Scrapy project intro

5 minute read

Published:

Scraping Introduction

Web scraping refers to the process of extracting data from websites. It involves using software tools or scripts to automate the process of collecting information from the internet. Web scraping can be useful for a variety of purposes, including market research, data analysis, and content aggregation.

There are several techniques for web scraping, including using APIs provided by websites or using web scraping libraries and tools such as BeautifulSoup, Scrapy, and Selenium. Web scraping can be done for various types of data, such as text, images, videos, and other media.

It’s important to note that web scraping may violate the terms of use of some websites, and it can be illegal in some cases. Therefore, it’s important to check the legality of web scraping before engaging in it. Additionally, web scraping can be resource-intensive and may require expertise in programming and data analysis to be effective.

In its simplest form, web scraping comprises of making HTTP GET (or POST) requests, manipulating the output received to obtain the required data. Every time one visits any website, a HTTP request is sent to that website, and the browser interprets the output (normally HTML), and displays it visually. In Python, we can make HTTP requests with the Requests library, but unlike using a browser, it will simply return the raw form of the output (such as HTML), rather than any visual interpretation.

Below is an example of a simple HTTP GET request

{
python
import requests
r = requests.get('https://google.com')
}

From here, several attributes of the request such as the status code received, header, contents can be queried. Usually a HTML document if it is a website or a JSON dictionary if the URL is an API. From here, one can use other libraries such as BeautifulSoup (to parse HTML into a more friendly data structure), or JSON to parse JSON. For some websites, more advanced techniques may be required to circumvent scraping restrictions, such as rate limiting the requests sent (in order to not spam the website). On the other hand, multiprocessing can be used to speed up the scraping process by sending multiple requests simultaneously. Such intricacies can be troublesome to set-up from scratch, which is where the Scrapy library comes in.

Scrapy

Scrapye is designed to extract data from websites in a fast, simple, and extensible way. Scrapy provides an integrated way for handling requests, managing responses, and parsing the web page content.

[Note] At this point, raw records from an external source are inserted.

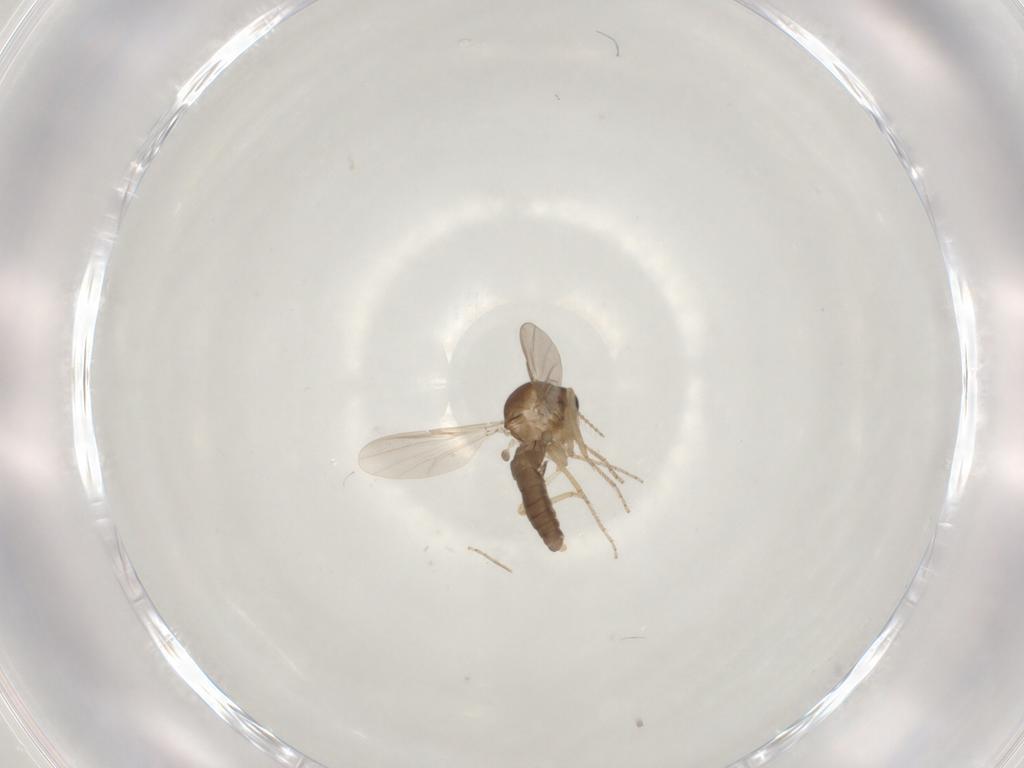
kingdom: Animalia
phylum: Arthropoda
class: Insecta
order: Diptera
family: Ceratopogonidae
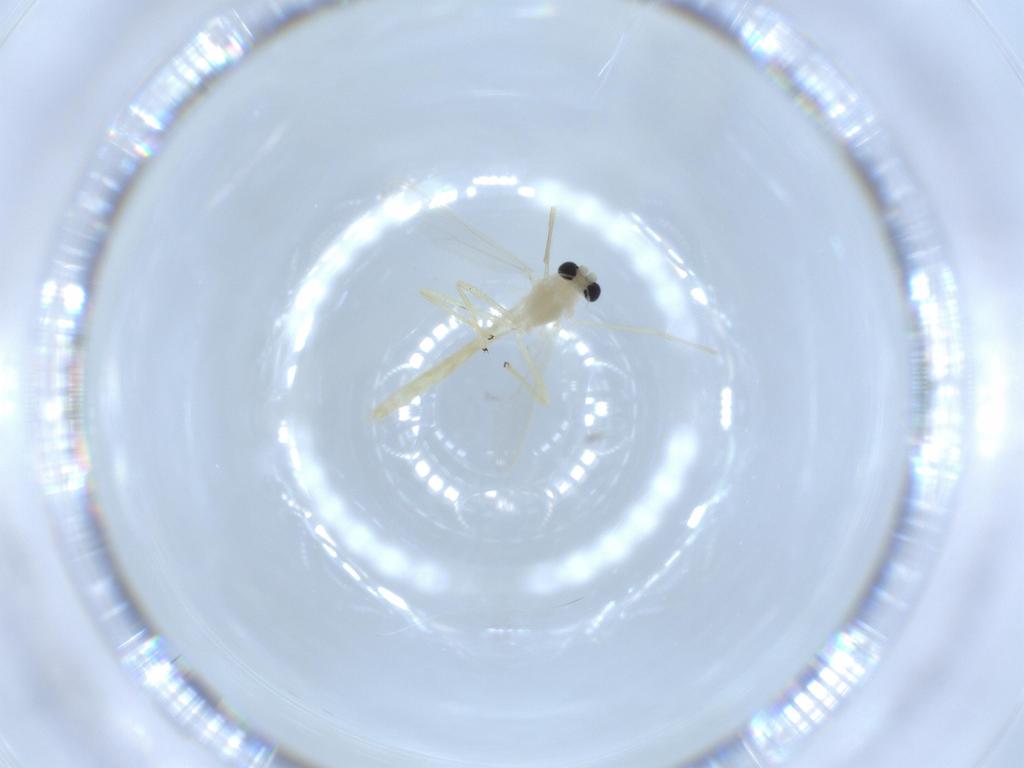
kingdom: Animalia
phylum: Arthropoda
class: Insecta
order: Diptera
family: Chironomidae
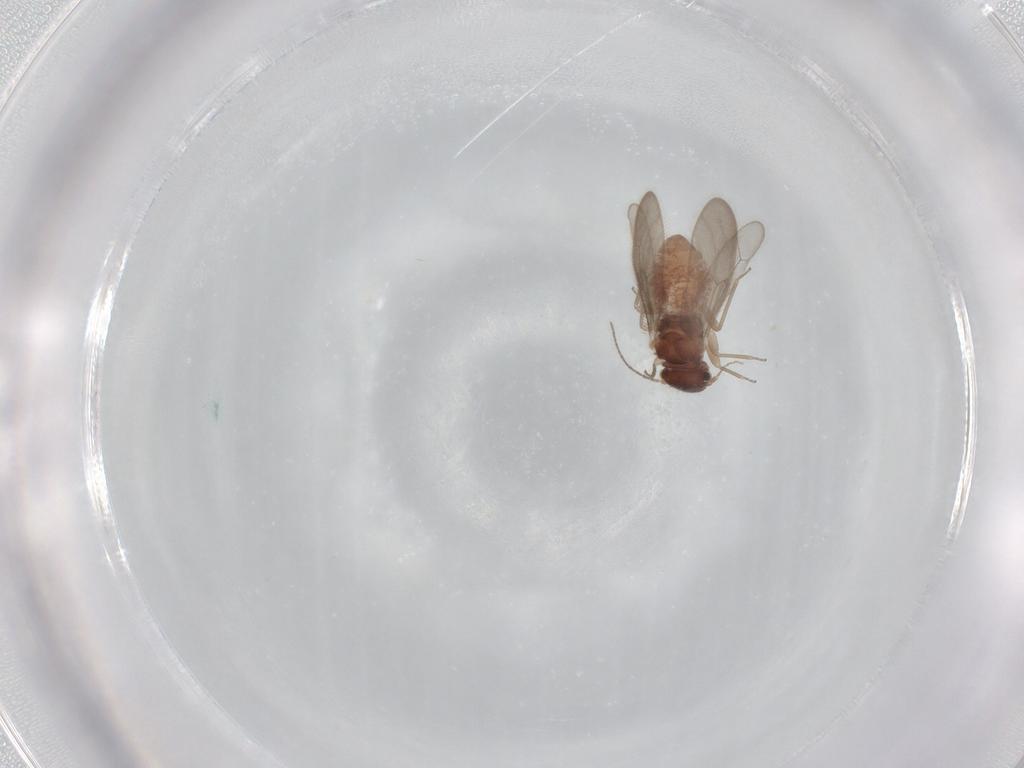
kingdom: Animalia
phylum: Arthropoda
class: Insecta
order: Psocodea
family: Archipsocidae
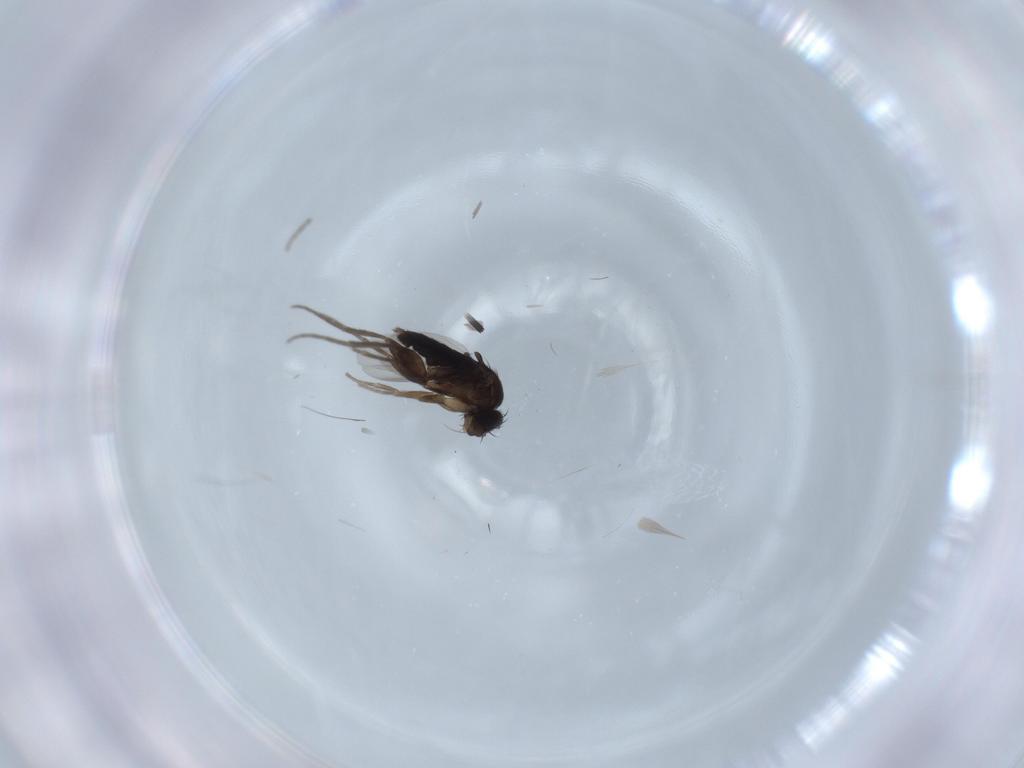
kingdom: Animalia
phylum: Arthropoda
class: Insecta
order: Diptera
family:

With Scrapy, you can easily define and customize spiders (also known as crawlers or bots) to extract data from websites, and store it in various formats such as CSV, JSON, or XML. You can also use Scrapy to scrape large amounts of data, follow links between pages, and handle web page authentication.

Setting Up

Here we use pipenv to create a vitual environment. Ensure you have pipenv installed. Optionally install pyenv to automatically install the right version of python, otherwise use 3.7 or later. Then install the dependencies to a virtualenv by being in the directory with this file and running pipenv install

Main Components

Settings

Location: /settings.py

Settings are the configuration options that control Scrapy’s behavior. They can be used to set global options such as the user-agent string, the number of concurrent requests, and the maximum depth of crawling.

Items

Location: /items.py

Items are the objects that Scrapy extracts from websites. They are essentially containers that hold the data you want to scrape. You define the structure of the items using Python classes.

Pipelines

Location: /pipelines.py

Item pipelines are responsible for processing the extracted data. They can be used for cleaning, validation, and storing data in various formats, such as JSON, CSV, or databases. After an item has been scraped by a spider, it is sent to the Item Pipeline which processes it through several components that are executed sequentially.

Spiders

Location: /spiders/

Spiders are the heart of the Scrapy framework. They are responsible for defining how to navigate websites, what data to extract and how to store it. A spider is a class that defines how to start a request and what to do with the response.

Creating a New Spider

Generating a new Spider is fairly straightforward. Apart from simply copying the format of a pre-existing Spider, the command prompt line.

{
$ scrapy genspider <spider name> <scrape web domain>
}

Running a Spider Locally

Firstly, running scrapy list will show a list of spiders that are currently available to run. Next, take the name of the scrape you wish to run from above and run the following command

{
$ scrapy crawl <spider name> 
}

Uploading Data to MongoDB(TBD)

While the individual Spiders run through the SplitCSVExportPipeline and output a CSV file each, a separate script, that can be build to run all the Spiders and uploads the contents of each CSV into MongoDB. We will discuss it in the future.